The £1m announced to improve Seven Dials for people on foot and on bikes on Monday, as part of the successful West of England Partnership’s (Bath, Bristol, South Glos and North Somerset councils) bid for Government Cycle City funding is not the only capital funding to be have been allocated to cycling in Bath and North East Somerset during the last two years.
Starting in 2011 £500k was allocated to implement 20 mph speed limits as the default in residential areas, which turned out to be one of the commitments asked for in the Times in its “Cities fit for cycling” campaign, so although not directly targeted at cyclists it does help safety of all road users, including people on bikes.
This was followed by £500k for cycling infrastructure in this financial year and it is very likely that this will be followed by a further £500k for 2014/15
A successful bid by the West of England Partnership to the Coalition Government”s Local Sustainable Transport Fund (LSTF) in 2011, led to a £3.1m investment in B&NES. This funding has been used to create the off road cycle path on the globe straight to Bath Spa University, a toucan crossing at the Globe pub and a ramp from the A4 to the Bath/Bristol railway path. This money will also go towards partially funding a bridge over the river at Batheaston to enable people on bikes and on foot to link across the river with the National Cycle Network Route 4 (NCN4).
In addition the funding is being used to extend the “Boris” Bike hire scheme in the city, a new pedestrian link to the Two Tunnels Scheme at Claude Avenue, grants to employers, such as the RUH, to provide cycling facilities for staff and a new TravelWest web site to promote “Better By Bike” activities.
In addition, through getting Sky Ride to the city a connection was made with British Cycling that resulted in funding of £600k from British Cycling for the off road cycle circuit at Odd Down.
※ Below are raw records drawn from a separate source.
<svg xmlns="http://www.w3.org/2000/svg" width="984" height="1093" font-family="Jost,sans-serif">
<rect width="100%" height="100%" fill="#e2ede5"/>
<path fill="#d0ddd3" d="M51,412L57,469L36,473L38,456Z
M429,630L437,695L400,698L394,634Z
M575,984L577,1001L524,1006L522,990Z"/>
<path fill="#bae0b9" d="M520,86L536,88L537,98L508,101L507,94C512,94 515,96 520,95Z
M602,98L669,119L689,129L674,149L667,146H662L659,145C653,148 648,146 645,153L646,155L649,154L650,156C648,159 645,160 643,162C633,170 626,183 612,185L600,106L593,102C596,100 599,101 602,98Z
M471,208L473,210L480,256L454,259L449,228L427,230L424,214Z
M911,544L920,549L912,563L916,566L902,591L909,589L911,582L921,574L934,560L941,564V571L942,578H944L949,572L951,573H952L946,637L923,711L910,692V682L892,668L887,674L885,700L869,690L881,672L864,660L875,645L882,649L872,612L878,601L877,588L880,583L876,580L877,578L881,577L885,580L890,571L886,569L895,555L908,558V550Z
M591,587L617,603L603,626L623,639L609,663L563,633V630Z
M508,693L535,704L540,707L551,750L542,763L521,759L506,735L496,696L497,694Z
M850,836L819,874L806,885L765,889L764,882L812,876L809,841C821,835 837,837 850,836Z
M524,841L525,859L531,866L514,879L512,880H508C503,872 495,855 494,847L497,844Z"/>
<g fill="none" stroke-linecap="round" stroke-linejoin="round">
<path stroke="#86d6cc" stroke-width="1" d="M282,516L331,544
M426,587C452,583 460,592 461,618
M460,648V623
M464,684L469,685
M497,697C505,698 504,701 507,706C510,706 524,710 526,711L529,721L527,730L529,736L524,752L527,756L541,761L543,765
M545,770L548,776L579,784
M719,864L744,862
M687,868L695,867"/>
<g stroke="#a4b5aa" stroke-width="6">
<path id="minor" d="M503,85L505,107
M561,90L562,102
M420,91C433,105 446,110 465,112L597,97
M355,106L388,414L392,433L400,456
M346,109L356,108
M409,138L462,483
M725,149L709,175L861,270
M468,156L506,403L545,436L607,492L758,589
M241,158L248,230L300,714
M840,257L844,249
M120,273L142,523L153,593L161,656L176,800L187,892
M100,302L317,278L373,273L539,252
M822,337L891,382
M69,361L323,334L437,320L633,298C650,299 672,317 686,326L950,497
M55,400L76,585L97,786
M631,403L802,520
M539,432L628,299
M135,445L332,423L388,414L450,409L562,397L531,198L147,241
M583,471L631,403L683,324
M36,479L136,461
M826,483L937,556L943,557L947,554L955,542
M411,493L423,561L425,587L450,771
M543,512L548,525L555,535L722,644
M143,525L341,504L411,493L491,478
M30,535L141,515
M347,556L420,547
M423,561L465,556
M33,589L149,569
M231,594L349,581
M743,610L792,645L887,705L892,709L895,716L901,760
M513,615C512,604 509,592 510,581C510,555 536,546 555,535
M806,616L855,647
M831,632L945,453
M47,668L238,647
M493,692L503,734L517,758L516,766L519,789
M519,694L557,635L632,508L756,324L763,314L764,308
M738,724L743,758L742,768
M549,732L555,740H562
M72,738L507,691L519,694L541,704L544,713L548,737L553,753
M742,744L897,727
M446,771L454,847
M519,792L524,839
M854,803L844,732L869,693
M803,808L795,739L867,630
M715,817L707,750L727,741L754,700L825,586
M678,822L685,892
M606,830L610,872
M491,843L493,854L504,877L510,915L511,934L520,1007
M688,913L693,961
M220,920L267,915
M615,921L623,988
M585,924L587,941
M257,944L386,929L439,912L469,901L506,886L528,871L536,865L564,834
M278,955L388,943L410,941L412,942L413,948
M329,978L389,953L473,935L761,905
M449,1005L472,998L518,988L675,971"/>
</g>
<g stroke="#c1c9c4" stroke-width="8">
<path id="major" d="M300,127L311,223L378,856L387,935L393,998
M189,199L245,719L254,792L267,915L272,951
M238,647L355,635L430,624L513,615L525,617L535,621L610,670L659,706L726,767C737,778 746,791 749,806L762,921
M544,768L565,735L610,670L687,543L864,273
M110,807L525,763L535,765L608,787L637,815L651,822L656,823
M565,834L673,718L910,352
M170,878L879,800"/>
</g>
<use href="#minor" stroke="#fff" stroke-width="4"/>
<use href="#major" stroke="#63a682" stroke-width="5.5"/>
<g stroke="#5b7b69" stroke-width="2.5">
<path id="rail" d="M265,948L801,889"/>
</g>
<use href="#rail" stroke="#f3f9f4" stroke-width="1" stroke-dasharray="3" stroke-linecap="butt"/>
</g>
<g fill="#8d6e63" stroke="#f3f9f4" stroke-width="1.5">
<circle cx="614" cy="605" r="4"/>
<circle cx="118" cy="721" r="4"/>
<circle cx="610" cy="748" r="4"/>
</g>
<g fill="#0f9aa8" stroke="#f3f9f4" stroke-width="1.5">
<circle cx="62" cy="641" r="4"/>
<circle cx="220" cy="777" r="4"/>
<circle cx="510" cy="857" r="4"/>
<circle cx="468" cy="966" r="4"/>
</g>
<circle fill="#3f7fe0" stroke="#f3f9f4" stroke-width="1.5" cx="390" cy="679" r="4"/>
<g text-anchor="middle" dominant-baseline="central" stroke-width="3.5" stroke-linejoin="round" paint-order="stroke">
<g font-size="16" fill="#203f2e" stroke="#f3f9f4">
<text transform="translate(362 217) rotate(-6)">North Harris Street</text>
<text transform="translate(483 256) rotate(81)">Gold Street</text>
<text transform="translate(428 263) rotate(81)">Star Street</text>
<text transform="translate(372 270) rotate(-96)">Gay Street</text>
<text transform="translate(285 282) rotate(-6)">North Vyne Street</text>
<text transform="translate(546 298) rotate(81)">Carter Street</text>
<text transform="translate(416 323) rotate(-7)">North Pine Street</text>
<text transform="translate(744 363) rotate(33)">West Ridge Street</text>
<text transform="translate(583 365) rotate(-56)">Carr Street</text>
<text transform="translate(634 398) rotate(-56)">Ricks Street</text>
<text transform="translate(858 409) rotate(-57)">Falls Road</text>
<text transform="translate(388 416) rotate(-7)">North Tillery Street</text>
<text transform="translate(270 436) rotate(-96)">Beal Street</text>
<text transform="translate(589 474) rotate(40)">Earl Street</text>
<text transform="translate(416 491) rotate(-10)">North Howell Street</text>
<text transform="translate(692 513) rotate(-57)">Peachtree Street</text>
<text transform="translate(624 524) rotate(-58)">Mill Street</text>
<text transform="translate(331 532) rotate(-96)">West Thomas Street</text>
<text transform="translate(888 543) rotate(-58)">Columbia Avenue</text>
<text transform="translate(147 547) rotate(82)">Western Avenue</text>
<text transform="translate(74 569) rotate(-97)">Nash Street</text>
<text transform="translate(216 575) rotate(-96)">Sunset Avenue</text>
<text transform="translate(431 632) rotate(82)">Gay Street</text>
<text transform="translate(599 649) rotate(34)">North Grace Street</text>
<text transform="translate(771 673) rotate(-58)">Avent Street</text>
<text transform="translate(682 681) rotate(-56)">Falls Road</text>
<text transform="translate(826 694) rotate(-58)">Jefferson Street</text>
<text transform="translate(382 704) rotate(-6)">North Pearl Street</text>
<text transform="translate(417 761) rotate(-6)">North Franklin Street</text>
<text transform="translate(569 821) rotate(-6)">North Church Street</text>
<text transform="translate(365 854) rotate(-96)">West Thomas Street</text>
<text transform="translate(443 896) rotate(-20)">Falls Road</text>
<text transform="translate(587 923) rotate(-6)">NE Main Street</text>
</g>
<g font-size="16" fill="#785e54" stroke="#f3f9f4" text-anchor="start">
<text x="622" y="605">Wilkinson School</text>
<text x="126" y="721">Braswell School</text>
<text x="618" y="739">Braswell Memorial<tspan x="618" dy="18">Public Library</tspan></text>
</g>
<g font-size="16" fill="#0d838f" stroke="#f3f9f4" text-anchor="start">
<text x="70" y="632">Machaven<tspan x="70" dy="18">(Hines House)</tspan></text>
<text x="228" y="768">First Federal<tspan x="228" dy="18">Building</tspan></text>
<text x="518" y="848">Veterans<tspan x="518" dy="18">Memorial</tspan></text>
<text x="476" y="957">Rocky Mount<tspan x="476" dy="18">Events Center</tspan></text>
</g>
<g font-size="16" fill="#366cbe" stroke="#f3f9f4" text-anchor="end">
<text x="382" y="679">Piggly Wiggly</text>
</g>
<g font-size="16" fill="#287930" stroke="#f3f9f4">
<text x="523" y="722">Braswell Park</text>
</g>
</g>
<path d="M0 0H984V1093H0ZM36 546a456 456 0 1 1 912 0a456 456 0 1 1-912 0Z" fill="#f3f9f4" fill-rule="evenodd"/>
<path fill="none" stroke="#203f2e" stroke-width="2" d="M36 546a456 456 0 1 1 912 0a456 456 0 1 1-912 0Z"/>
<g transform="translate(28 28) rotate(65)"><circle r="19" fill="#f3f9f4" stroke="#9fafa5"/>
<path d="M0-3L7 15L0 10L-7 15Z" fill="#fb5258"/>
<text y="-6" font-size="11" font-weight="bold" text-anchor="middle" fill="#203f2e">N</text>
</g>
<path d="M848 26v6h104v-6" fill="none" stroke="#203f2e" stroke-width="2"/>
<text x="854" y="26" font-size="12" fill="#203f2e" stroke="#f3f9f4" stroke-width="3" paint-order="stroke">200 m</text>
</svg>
Add to this the £400k that the Council has contributed to the Two Tunnels Project and the extra £200k successful bid to complete the northern link of the Two Tunnels to the Bath/Bristol Railway path and we have reached the target of £10 per head of population capital expenditure on cycling, for each of the 4 years of this Council administration. This is the target recommended in the All Party Parliamentary Report on cycling and the recommendation in the cycling motion to this September’s Lib Dem Conference. Now all we have to do is deliver the projects for which funding has been obtained.
The improvements will bring the us closer to making Bath a cycling city. What is needed now to really embed improvements for local people choosing to ride bikes and those visiting the city on bikes, is a Cycling strategy for the next 10/20 years as part of the overall Transport Strategy that the Council is about to embark on.